Curtsy
- Formerly: Nimble
- Industry: Clothing rental and resale
- Founded: 2014; 11 years ago in University, Mississippi, United States
- Founders: Sara Kiparizoska; David Oates; William Ault; Eli Allen;
- Headquarters: San Francisco, California, United States
- Products: App, blog
- Number of employees: ~20
- Website: curtsyapp.com

= Curtsy (company) =

App for renting dresses

Curtsy, previously known as Nimble, is a peer-to-peer app for renting dresses. It allows people to offer dresses for rental by location, style, color, occasion or rating. Owners and renters of the dresses coordinate an exchange location, while Curtsy manages payment and the transaction. The application includes a blog about current fashion. Curtsy was designed by Sara Kiparizoska and William Ault, both students at the University of Mississippi, where Curtsy was first launched in 2015. The founders of the company include David Oates, Curtsy's current CEO William Ault, and lead developer Eli Allen. Curtsy is located in San Francisco, CA with an office in Oxford, Mississippi.

==History==

Curtsy began in 2014 at the University of Mississippi's research park, Insight Park. It has been funded by Rebel Venture Capital and Y Combinator.

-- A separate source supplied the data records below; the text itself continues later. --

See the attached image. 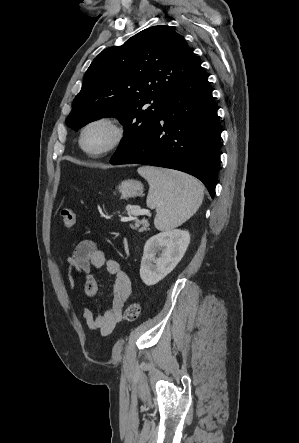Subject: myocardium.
I'll return each mask as SVG.
<instances>
[{"mask_svg":"<svg viewBox=\"0 0 299 443\" xmlns=\"http://www.w3.org/2000/svg\"><path fill=\"white\" fill-rule=\"evenodd\" d=\"M105 124L108 125L113 130V139L111 142L103 149L98 151L89 150L85 146V136L90 128L95 125ZM127 137V126L126 124L117 117L114 116H100L90 120L81 130L79 145L84 153L93 158H99L106 156L115 150H117L125 141Z\"/></svg>","mask_w":299,"mask_h":443,"instance_id":"myocardium-1","label":"myocardium"}]
</instances>
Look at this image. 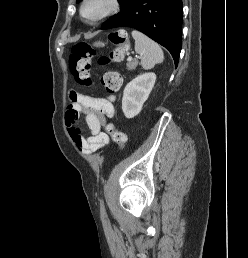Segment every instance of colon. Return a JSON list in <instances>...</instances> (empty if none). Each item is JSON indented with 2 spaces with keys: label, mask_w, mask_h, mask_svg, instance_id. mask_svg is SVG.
I'll return each instance as SVG.
<instances>
[{
  "label": "colon",
  "mask_w": 248,
  "mask_h": 258,
  "mask_svg": "<svg viewBox=\"0 0 248 258\" xmlns=\"http://www.w3.org/2000/svg\"><path fill=\"white\" fill-rule=\"evenodd\" d=\"M110 41L116 46L108 57H102L99 62L101 65L108 62H118L123 59L129 50V41L127 33L124 30H118L110 33ZM94 55V50L86 43H77L73 45L69 55V68L75 81L89 87L93 84L91 74V60ZM103 84L108 91H117L120 88L121 82L117 75L108 73L103 78ZM105 131L112 139L122 146L126 142V134L115 128L111 123L106 124Z\"/></svg>",
  "instance_id": "obj_1"
}]
</instances>
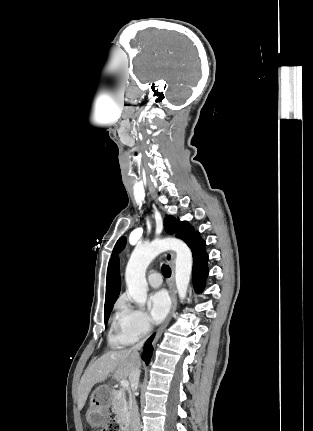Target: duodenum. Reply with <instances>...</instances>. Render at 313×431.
I'll return each mask as SVG.
<instances>
[{
    "mask_svg": "<svg viewBox=\"0 0 313 431\" xmlns=\"http://www.w3.org/2000/svg\"><path fill=\"white\" fill-rule=\"evenodd\" d=\"M122 425L123 431H137L131 416H126Z\"/></svg>",
    "mask_w": 313,
    "mask_h": 431,
    "instance_id": "obj_1",
    "label": "duodenum"
}]
</instances>
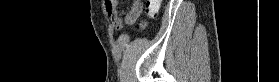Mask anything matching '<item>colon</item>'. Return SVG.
<instances>
[{"label":"colon","instance_id":"1","mask_svg":"<svg viewBox=\"0 0 279 82\" xmlns=\"http://www.w3.org/2000/svg\"><path fill=\"white\" fill-rule=\"evenodd\" d=\"M161 0H147L146 1V9H147V14L148 16L151 18L155 15V13L157 12L160 4H161ZM140 4V10H141V1H139ZM136 11H139V9H136ZM146 26V22L142 21L139 24V28L143 29Z\"/></svg>","mask_w":279,"mask_h":82}]
</instances>
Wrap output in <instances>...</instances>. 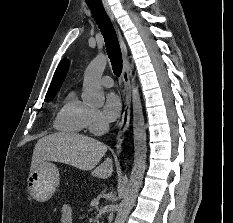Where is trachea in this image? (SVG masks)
Instances as JSON below:
<instances>
[{
	"label": "trachea",
	"mask_w": 233,
	"mask_h": 223,
	"mask_svg": "<svg viewBox=\"0 0 233 223\" xmlns=\"http://www.w3.org/2000/svg\"><path fill=\"white\" fill-rule=\"evenodd\" d=\"M88 7L104 37L107 54L110 58L113 72L119 77L122 72V54L115 29L109 20L101 1L88 4Z\"/></svg>",
	"instance_id": "3493384b"
}]
</instances>
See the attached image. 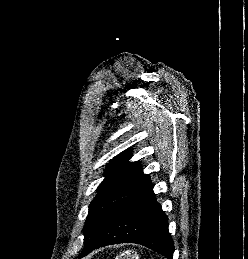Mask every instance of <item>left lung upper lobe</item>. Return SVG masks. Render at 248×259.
<instances>
[{
  "instance_id": "obj_1",
  "label": "left lung upper lobe",
  "mask_w": 248,
  "mask_h": 259,
  "mask_svg": "<svg viewBox=\"0 0 248 259\" xmlns=\"http://www.w3.org/2000/svg\"><path fill=\"white\" fill-rule=\"evenodd\" d=\"M130 152L115 157L105 170L106 178L98 187L99 194L89 206L84 227V240L132 202L152 191L149 177L138 162H128Z\"/></svg>"
}]
</instances>
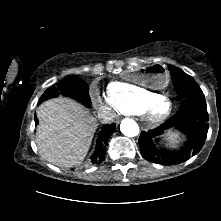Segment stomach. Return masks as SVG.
Returning a JSON list of instances; mask_svg holds the SVG:
<instances>
[{"instance_id": "obj_1", "label": "stomach", "mask_w": 221, "mask_h": 221, "mask_svg": "<svg viewBox=\"0 0 221 221\" xmlns=\"http://www.w3.org/2000/svg\"><path fill=\"white\" fill-rule=\"evenodd\" d=\"M127 79L132 84L160 88L167 83L168 74L161 65L150 64L145 68H130L127 72Z\"/></svg>"}]
</instances>
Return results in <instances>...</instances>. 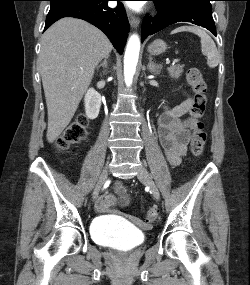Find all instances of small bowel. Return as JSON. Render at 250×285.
Here are the masks:
<instances>
[{
  "label": "small bowel",
  "mask_w": 250,
  "mask_h": 285,
  "mask_svg": "<svg viewBox=\"0 0 250 285\" xmlns=\"http://www.w3.org/2000/svg\"><path fill=\"white\" fill-rule=\"evenodd\" d=\"M193 99L186 95L185 99L174 107H164L158 119V137L168 162L177 166L182 156L187 152L190 140V125L193 122L191 117L184 118L192 107ZM116 192L122 204L129 200L128 193L123 185L117 184ZM117 198L108 195L99 204V209L104 211L114 206Z\"/></svg>",
  "instance_id": "1"
}]
</instances>
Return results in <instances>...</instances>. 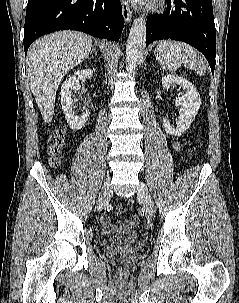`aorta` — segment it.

Initial capital was $120,000 in exchange for 7% equity.

== Business model ==

Dress owners decide the price of their rentals. Curtsy receives 30% of the profit for each transaction. Renters are required to also pay a $5 transaction fee to cover potential damages.

== Services ==
=== The App ===
Curtsy utilizes a free app that is downloadable onto smart phones. There are five main pages on the app including a dress feed, a messaging dashboard, a page to post dress pictures to, a rentals feed, and a profile page containing the tab of the user's own dresses and a tab of the user's favorited dresses. The app's homepage feed on reveals a "closet" with dresses in the user's area posted in a chronological fashion.

=== The Blog ===

Curtsy's blog contains a written portion and professional photos of featured subjects. The blog has subsections categorized by college campus.